Capaccio Paestum, indagine sugli appalti al cimitero. L’ex vicesindaco Ragni ricorre al Riesame

Ricorre al Tribunale del Riesame l’ex vicesindaco Nicola Ragni contestando l’ordinanza di custodia cautelare agli arresti domiciliari emessa nei suoi confronti dal Gip del Tribunale di Salerno, su richiesta del sostituto procuratore Vincenzo Senatore nell’ambito dell’indagine sugli appalti al cimitero di Capaccio capoluogo.

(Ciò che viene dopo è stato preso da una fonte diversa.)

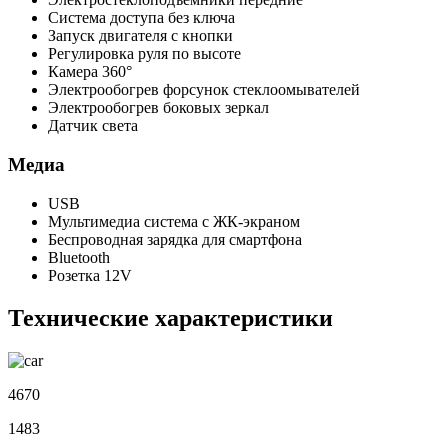
Система доступа без ключа
Запуск двигателя с кнопки
Регулировка руля по высоте
Камера 360°
Электрообогрев форсунок стеклоомывателей
Электрообогрев боковых зеркал
Датчик света
Медиа
USB
Мультимедиа система с ЖК-экраном
Беспроводная зарядка для смартфона
Bluetooth
Розетка 12V
Технические характеристики
4670
1483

All’interrogatorio di garanzia, Ragni si è dichiarato “estraneo ai fatti” contestati. L’udienza del Riesame è fissata per domani mattina, e la decisione poi dovrebbe essere resa nota entro 10 giorni.

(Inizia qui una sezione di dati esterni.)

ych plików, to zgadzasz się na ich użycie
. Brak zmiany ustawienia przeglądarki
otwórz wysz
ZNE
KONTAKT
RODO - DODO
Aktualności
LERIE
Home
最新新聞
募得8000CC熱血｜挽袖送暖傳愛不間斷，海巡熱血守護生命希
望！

Nicola Ragni è stato vicesindaco del Comune di Capaccio Paestum fino a giugno 2017 ed ora è consigliere d’opposizione, sospeso al momento in attesa che i fatti contestati si chiariscano. E’ accusato di induzione indebita a dare o promettere utilità, in relazione ai lavori di costruzione delle cappelle al cimitero. Lo scorso 20 marzo fu arrestato nel corso di un blitz dei carabinieri di Salerno e di Caserta che portò all’esecuzione di misure cautelari nei confronti di 9 persone.